China’s Xi set to meet with international CEOs
- Xi Jinping to appear at China Development Forum
- Move seen as an attempt to slow drop in foreign investment
- Many foreign firms are ‘de-risking’ from China
(NewsNation) — China’s leader, Xi Jinping, may be hoping the personal touch will help stop his country’s financial bleeding caused by foreign corporations “de-risking” from China. Xi is scheduled to meet with more than 85 top corporate executives next week — including at least 30 from the U.S.
The Wall Street Journal reports: Xi’s appearance at the annual China Development Forum in Beijing is an upgrade from the gathering’s traditional host, Premier Lin Qiang. Some analysts believe breaking that tradition is a sign that Xi wants more direct control over how the world’s business leaders view China.
That view has been in decline since the Covid pandemic and the chill in Washington-Beijing relations. That chill became a diplomatic freeze last year when the U.S. shot down what the Air Force said was a Chinese surveillance balloon that drifted across the continental U.S. And recently, Congress is trying to force TikTok to divest itself from Chinese ownership.
Ken Jarrett, a senior adviser at the consulting firm Albright-Stonebridge Group, tells the Journal the CEOs will share with Xi how U.S.-China tensions affect world commerce.

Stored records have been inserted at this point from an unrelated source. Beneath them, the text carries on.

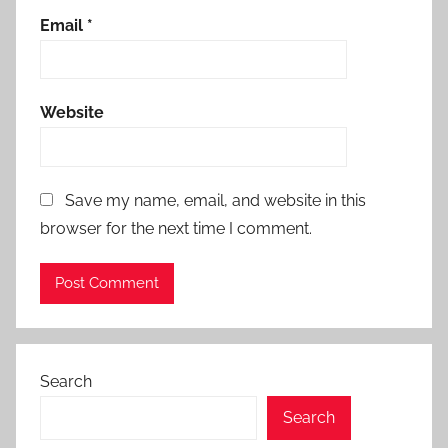
Email
*
Website
Save my name, email, and website in this
browser for the next time I comment.
Search
Search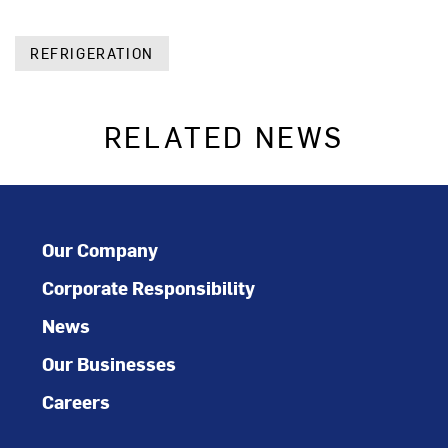
REFRIGERATION
RELATED NEWS
Our Company
Corporate Responsibility
News
Our Businesses
Careers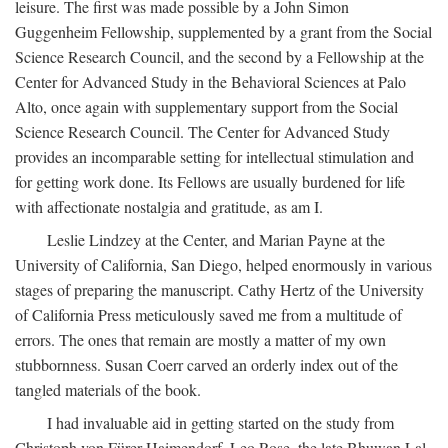
leisure. The first was made possible by a John Simon
Guggenheim Fellowship, supplemented by a grant from the Social
Science Research Council, and the second by a Fellowship at the
Center for Advanced Study in the Behavioral Sciences at Palo
Alto, once again with supplementary support from the Social
Science Research Council. The Center for Advanced Study
provides an incomparable setting for intellectual stimulation and
for getting work done. Its Fellows are usually burdened for life
with affectionate nostalgia and gratitude, as am I.
Leslie Lindzey at the Center, and Marian Payne at the
University of California, San Diego, helped enormously in various
stages of preparing the manuscript. Cathy Hertz of the University
of California Press meticulously saved me from a multitude of
errors. The ones that remain are mostly a matter of my own
stubbornness. Susan Coerr carved an orderly index out of the
tangled materials of the book.
I had invaluable aid in getting started on the study from
Christoph von Fürer-Haimendorf, Leo Rose, the late Bhuwan Lal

Last November in San Francisco, Xi told a group of western executives he wanted to help ease those tensions but provided no specifics. Many international firms have reduced their investments in China, so-called “de-risking,” as Xi has increased his country’s focus on national security and what it believes are threats from the west.

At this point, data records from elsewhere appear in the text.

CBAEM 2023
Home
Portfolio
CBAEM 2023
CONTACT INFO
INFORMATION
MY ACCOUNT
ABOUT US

China’s Ministry of Commerce reported Friday that direct foreign investment in January and February was down by 19.9% compared to a year ago. Foreign investment in 2023 dropped 8% from 2022.
One new proposal for the CEOs’ consideration would, according to the South China Morning Post, “turn research and development and innovative ideas from laboratories and research papers into mass-produced goods.”
Many of those projects are vital to China’s economy, including EV batteries, solar panels and semiconductors. Those high-tech, high-end products are even more important now, as producers of low-end products have turned to cheaper labor markets including India and Vietnam.